Sayangnya, sebagaimana disinyalir Ketua FKUB Jateng, Prof. Dr. H. Mudjahirin Thohir, MA,kehidupan keberagamaan bangsa ini secara empiris masih kerap ditandai fenomena yang bersifat destruktif atas idealisme suci semua agama dan keyakinan dalam mengkonstruksikan relasi umat beragama yang harmonis. Setidaknya, percikan-percikan intoleransi diskriminatif atas pemeluk agama dan keyakinan yang berbeda masih saja terjadi. “Hemat saya, bahkan ini bisa menjadi semacam bahaya laten yang setiap saat bisa meletup secara sporadis di berbagai tempat di negeri ini,” ujarnya.
Untuk itulah, jelasnya perlu langkah-langkah yang jujur, elegan dan cerdas untuk berani mendesain kedewasaan dan pendewasaan hidup beragama dalam masyarakat yang plural ini. Namun demikian, mendesain kedewasaan dan pendewasaan hidup beragama dan berkeyakinan memerlukan modal kerendahan hati dan keterbukaan untuk mengubah prasangka menjadi cinta penuh pemahaman, mengubah kebencian dan dendam menjadi kasih, mengubah semangat berselisih menjadi semangat hidup bersama dalam kerukunan.

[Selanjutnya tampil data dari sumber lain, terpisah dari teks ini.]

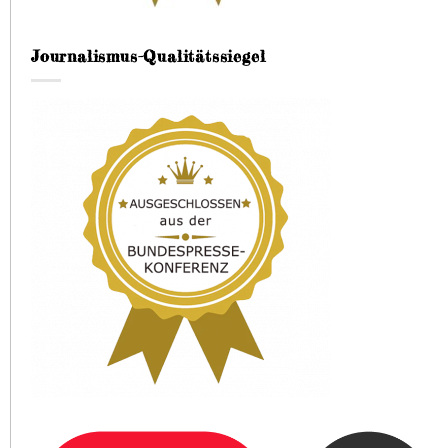
Journalismus-Qualitätssiegel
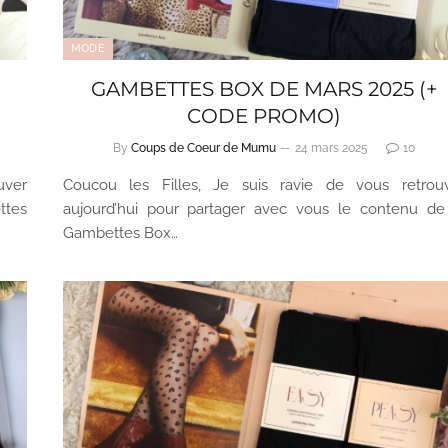
MODE
GAMBETTES BOX DE MARS 2025 (+
CODE PROMO)
By
Coups de Coeur de Mumu
24 mars 2025
10
uver
Coucou les Filles, Je suis ravie de vous retrou
ttes
aujourd’hui pour partager avec vous le contenu de
Gambettes Box…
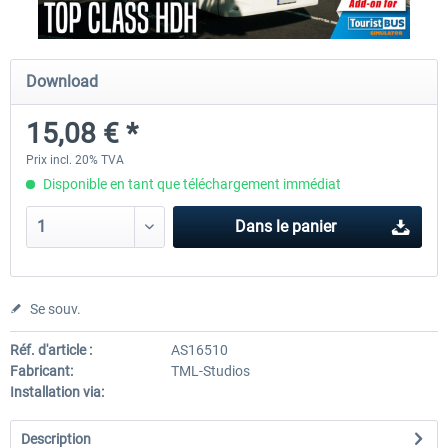
Fernbus Simulator - Platinum Edition
Fernbus Simulator - W9
Download
15,08 € *
40,29 € *
8,02 € *
Prix incl. 20% TVA
Disponible en tant que téléchargement immédiat
Dans le panier
Se souv.
Réf. d'article :
AS16510
Fabricant:
TML-Studios
Installation via:
Description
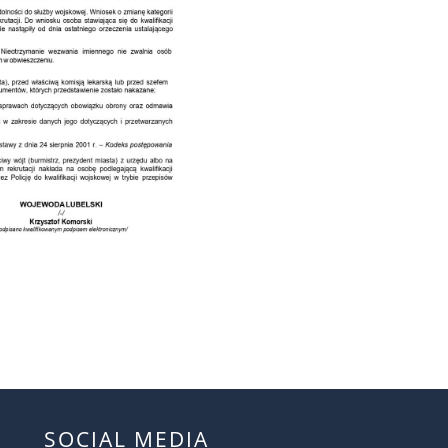
SOCIAL MEDIA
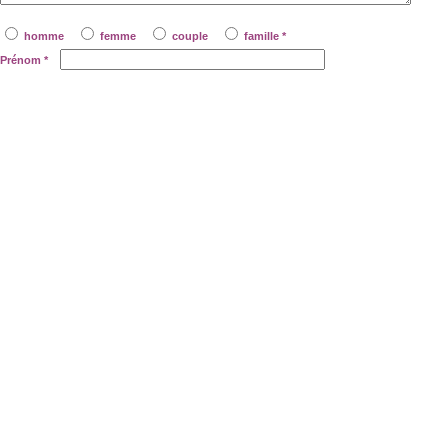
homme
femme
couple
famille *
Prénom
*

Lebih dalam lagi, upaya mendesain kedewasaan dan pendewasaan hidup beragama dan berkeyakinan akan menjadi semacam ziarah perdamaian dan rekonsiliasi di muka bumi ini antar kita yang berbeda. Setiap tradisi agama apa pun lekat dengan damba ziarah perdamaian dan rekonsiliasi terus-menerus baik secara internal maupun eksternal. Upaya mendesain kedewasaan dan pendewasaan hidup beragama dan berkeyakinan akan menjadi bentuk pembangunan komitmen untuk bekerjasama dan membangun solidaritas antara umat beragama yang berbeda tak hanya di tingkat elite melainkan juga bersama semua orang dalam karya rekonstruksi spiritual dan moral di tengah masyarakat. “Di dalamnya, kita bersama dalam keberbedaan bekerja mewujudkan persaudaraan sejati lintas iman, agama, budaya dan kelompok. Kita bekerja sama sebagai saudari dan saudara yang sejati,” pungkasnya.